Low Dimensional Motor Neural Structure of Freely Moving Ambulation and Reaching

 

Advisor: Paul Nuyujukian

 

Motor systems neuroscience is an interdisciplinary field that studies how the brain controls voluntary movement. Mechanistic and correlational understandings gained from decades of animal studies have been translated into brain machine interfaces, devices that can potentially help individuals with motor injury.  However, most of these studies have been done in classically constrained settings. There is growing theoretical evidence, but limited experimental proof, that suggests that these models of neural control may not generalize to naturalistic settings. Thus, there is a knowledge gap in both mechanistic understanding and clinically translatable findings of how the brain controls unconstrained behavior.

My PhD work focuses on bridging this knowledge gap by exploring the neural control of free locomotion and unconstrained reaching, broken up into 3 main projects:
1. Building a platform that collects wireless neural data and full-body markerless kinematics to study naturalistic behavior.
2. Decoding locomotion to quantify the neural relationships between the gait cycle and total body position.
3. Performing computational analyses on a reach-walk task to quantify the neural differences of similar behaviors performed under different levels of cognitive difficulty.

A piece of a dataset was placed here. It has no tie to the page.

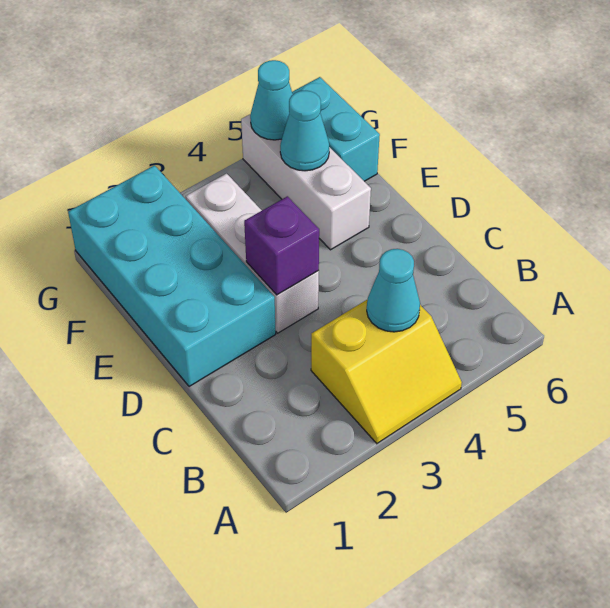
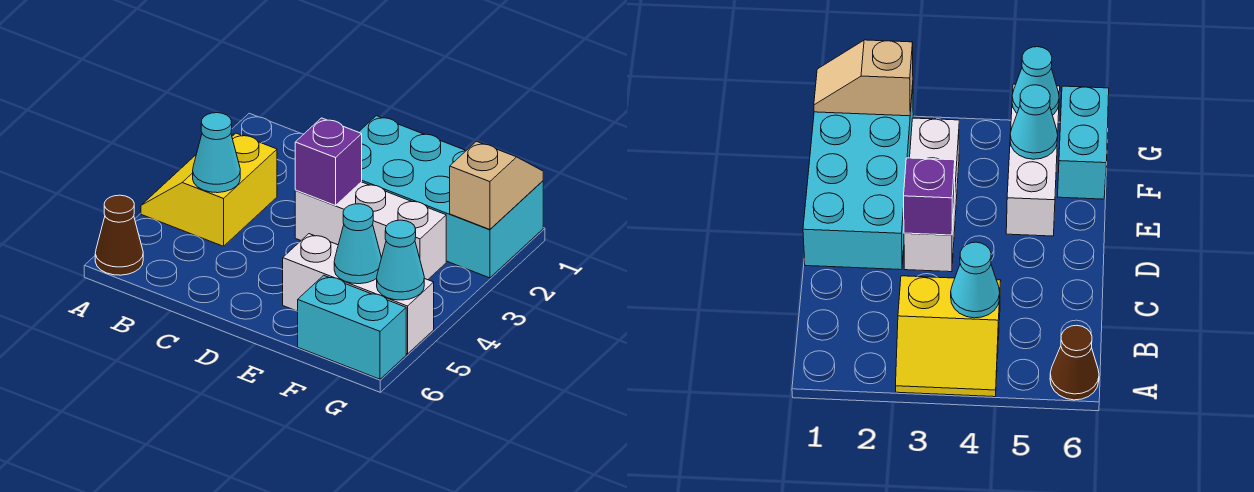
none -> brown 1x1 cone [95,195,143,275]
none -> tan 1x2 slope [450,141,543,229]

My experimental work and computational analysis advance the field of motor systems neuroscience by representing a novel experimental platform to uncover the structure of ambulatory control. Many results from my freely moving experiments can only be captured with this platform, and show that previous constrained experiments are limited in   their ability to capture the full activity of the motor cortex. My research is foundational for subsequent studies that may inform human clinical studies leveraging new insight about free movement.